Q:  Andrea, you also blog about motherhood at Calm and Confident Moms.  Can you tell us a little bit about what sort of topics you cover on your blog?

A:  The purpose of my blog is to share my insights into peaceful parenting. It was born out of a wish: to find reassurance and ease when I am struggling, to learn how to accept my mistakes and move forward. This is what I most need as I strive to give my children, and myself, the gift of peace and a happy day. My blog entries explore how we as mothers can create little moments of peace and a welcoming world for our children, how to tackle a big project as we would dressing in the morning: one button at a time, how to manage the moment just as it is because that is our life purpose, and having the humility and grace to drop the need to be right. As our culture becomes increasingly dependent on electronic gadgets and busy with myriad activities, it is my intention to encourage parents to slow down, and encourage a play-centered curriculum which of course includes reading and storytelling.

Q:  Could you share with us a few of the books that are currently on your nightstand (i.e. ones you are in the process of reading?)  Do you read mostly children's, YA or adult titles?

A:  I usually have three books going at once: a novel, an inspirational book, and a nonfiction book, usually historical about whatever era I am currently fascinated by. I just finished Room by Emma Donahue, a brilliantly crafted book told by a believable five year old narrator. I'm on page 65 of The Corrections by Jonathan Franzen. I missed this rich and quirky novel when it first published ten years ago. I am re-reading A New Earth by Eckhart Tolle, finding new inspiration to let go of ego and its illusions on every page. Instead of a history book, I am reading Yoga Journal, specifically an article about mastering the fine art of balance. I enjoy reading most genres but gravitate towards literary adult fiction.

Q:  What authors, particularly of children's books, have been a real inspiration to you?

A:  I learned while studying for my Creative Writing degree to read like a writer. When I read, I love to deconstruct the prose and learn from the masters how to craft snappy dialog, compelling settings, believable and lovable characters. My favorite writers to read and be entertained by are Isabel Allende, Laurie Halse Anderson, and Karen Hesse. I get happily lost in the story worlds and dramatic action that these authors create.

Andrea, thanks so much for visiting me here on The Fourth Musketeer.  We'll look forward to reading the next volume of Anya's story!

Monday, February 14, 2011

Book Review and Giveaway: Anya's War, by Andrea Alban (Feiwel and Friends, 2011)

Recommended for ages 12 and up.  

In her debut novel for young adults, San Francisco writer Andrea Alban mines her own family history to weave a compelling coming-of-age story of a fourteen-year old Russian-Jewish girl and her family in 1937 Shanghai.  Anya and her family had left their comfortable life in Odessa, where Mama was an opera singer and Papa was a journalist, because Papa wouldn't join the Communist Party, and sought safety from the Russian Secret Police in far-off Shanghai, then a safe-haven for many Jews.

The story opens with Anya writing a list of wishes in her diary. Their servant, Li Mei, has told her that planting wishes under a full moon gives them the best chance of coming true.  What does a 14-year old girl in 1937 Shanghai wish for?

## Activity list
1. Decide whether each statement agrees with the Andrea Alban passage, answering yes or no and quoting the words of the passage that settle it: (a) Andrea usually reads three books at once. (b) Anya's family left Odessa because Mama refused to join the Communist Party. (c) The novel is recommended for ages 10 and up.
2. Answer these questions from the Andrea Alban passage:
(a) What page of The Corrections is Andrea on?
(b) What degree was Andrea studying for when she learned to read like a writer?
(c) Who told Anya that planting wishes under a full moon gives them the best chance of coming true?
These records were taken from a separate source.

(Saved data entries)
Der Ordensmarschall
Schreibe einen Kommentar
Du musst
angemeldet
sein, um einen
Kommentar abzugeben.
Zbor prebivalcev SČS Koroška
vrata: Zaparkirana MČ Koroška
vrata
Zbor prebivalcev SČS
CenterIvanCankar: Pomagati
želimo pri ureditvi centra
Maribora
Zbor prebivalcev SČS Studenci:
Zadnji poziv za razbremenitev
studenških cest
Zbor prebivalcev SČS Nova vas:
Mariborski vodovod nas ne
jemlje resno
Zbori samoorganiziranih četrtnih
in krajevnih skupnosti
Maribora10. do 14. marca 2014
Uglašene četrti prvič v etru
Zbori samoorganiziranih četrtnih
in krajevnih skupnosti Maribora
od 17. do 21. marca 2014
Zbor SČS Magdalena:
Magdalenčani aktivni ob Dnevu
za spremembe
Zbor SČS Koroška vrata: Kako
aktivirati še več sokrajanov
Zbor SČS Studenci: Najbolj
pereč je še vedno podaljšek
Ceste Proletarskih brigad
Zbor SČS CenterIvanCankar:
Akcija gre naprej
---
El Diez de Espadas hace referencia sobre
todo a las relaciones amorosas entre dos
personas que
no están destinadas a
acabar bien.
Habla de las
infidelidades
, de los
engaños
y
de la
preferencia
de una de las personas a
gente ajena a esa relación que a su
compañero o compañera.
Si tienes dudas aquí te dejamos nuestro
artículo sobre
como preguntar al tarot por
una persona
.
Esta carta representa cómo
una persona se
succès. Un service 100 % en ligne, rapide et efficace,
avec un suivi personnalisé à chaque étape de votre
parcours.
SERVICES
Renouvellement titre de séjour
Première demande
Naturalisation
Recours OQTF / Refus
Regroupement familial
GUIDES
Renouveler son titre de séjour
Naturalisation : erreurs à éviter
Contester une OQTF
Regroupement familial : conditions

## Answers in order
1.
(a) Yes: "I usually have three books going at once"
(b) No: "because Papa wouldn't join the Communist Party"
(c) No: "Recommended for ages 12 and up."

2.
(a) Page 65
(b) A Creative Writing degree
(c) Li Mei, the family's servant